For all its richness of living and its lavishness of everyday details, this story in itself might still have been commonplace. But it is immensely enhanced by a technical device which gives it complete originality. Dos Passes has invented three tricks which enable him to escape being a sociologist in his story-telling and at the same time to fit these particular lives into a more comprehensive scheme of things. The first is a series of interludes which he calls Newsreels, made up of actual headlines and phrases from the daily papers of the times. They appear as scrambled fragments in a kaleidoscope as crazy as the life from which they come, hut actually they are pointed by selection and contrast until they give a strangely complete impression of the thoughts and actions which swayed the public at the moment. Accompanying these is a group of half-lyrical portrait biographies of public figures, representative men in whom have been concentrated some of the traits that are latent in the vast inconsequent masses who read the papers. Edison, Big Bill Haywood, Bryan, Burbank, La Follette their stories are sketched and their importance or uselessness conveyed with an almost intolerable irony.
Lastly are interjected little scenes headed ‘The Camera’s Eye,’ which prove to be subjective impressions from the author’s own life; they keep pace with the chronology of the book itself and thus tie up the objective story with the personal biography of its author.

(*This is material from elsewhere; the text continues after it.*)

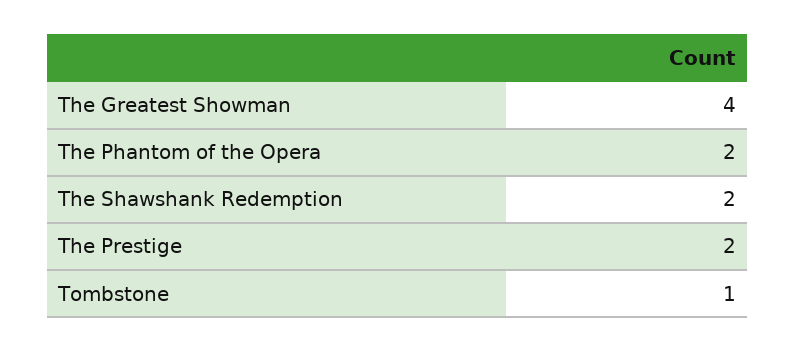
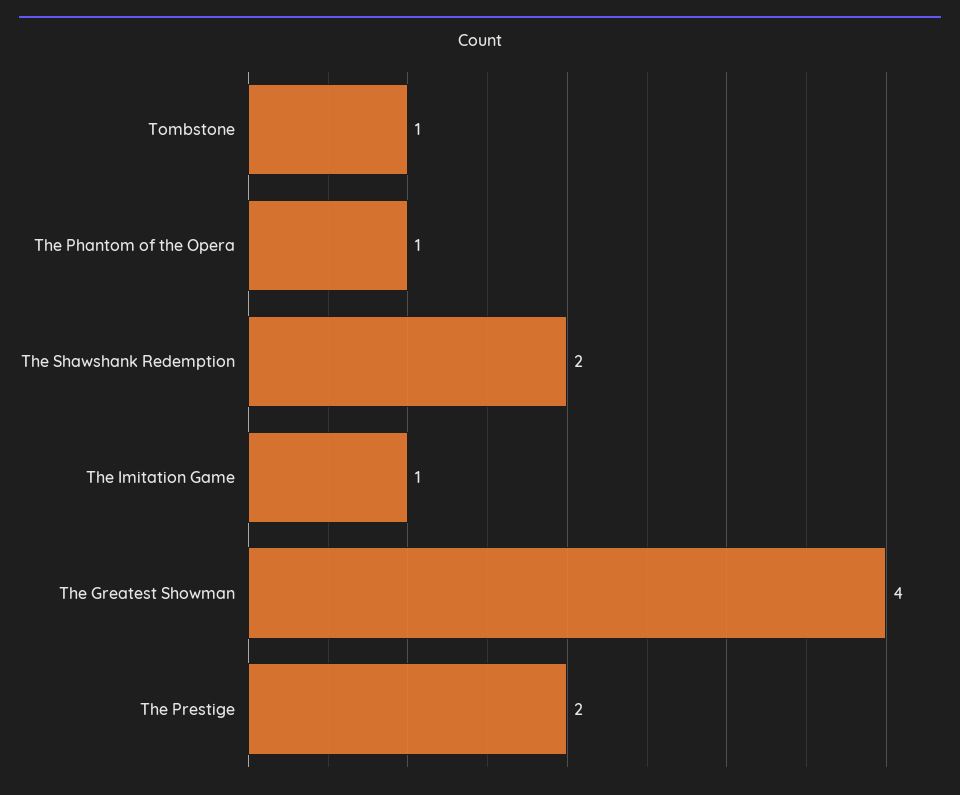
The Phantom of the Opera: 2 -> 1
The Imitation Game: none -> 1

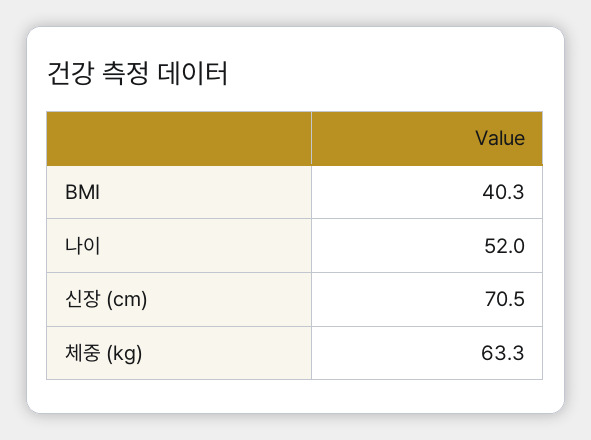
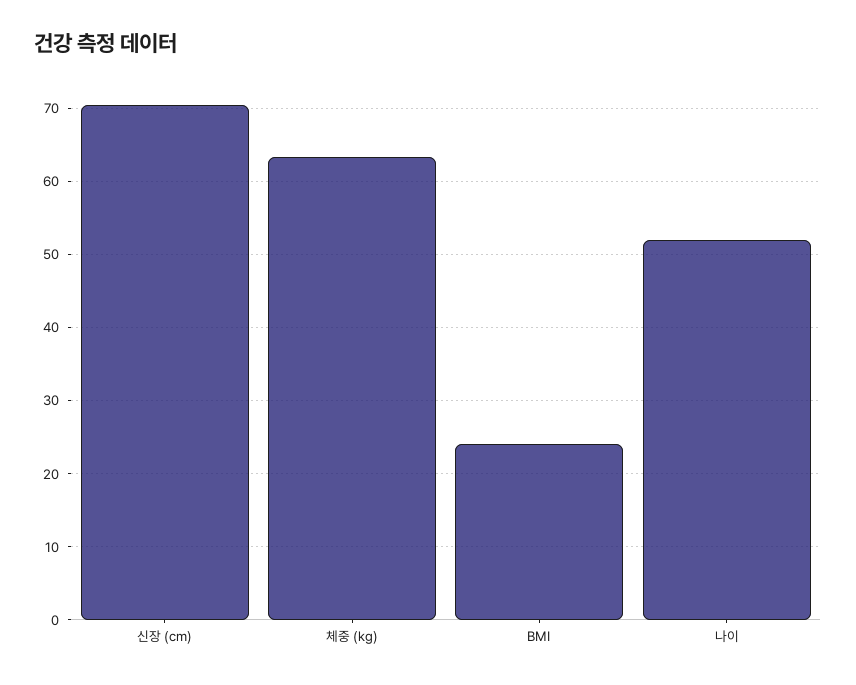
BMI: 40.3 -> 24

These innovations alone are enough to distinguish a novel that excites and satisfies more thoroughly than almost any other of its time. It is not a book that would meet the tests that Mr. Griswold set in a recent Atlantic, and those who hold for propriety in literature had best beware of it. It transfers life to the page by avoiding nothing true which is also relevant — and in lives like these much ugliness is relevant. By never forgetting that these lives are important to those who live them, Dos Passos follows them through futility and commonplaceness— to the final futility of the war with an irony and understanding that give them meaning, and with a sense of aliveness that quickens every page.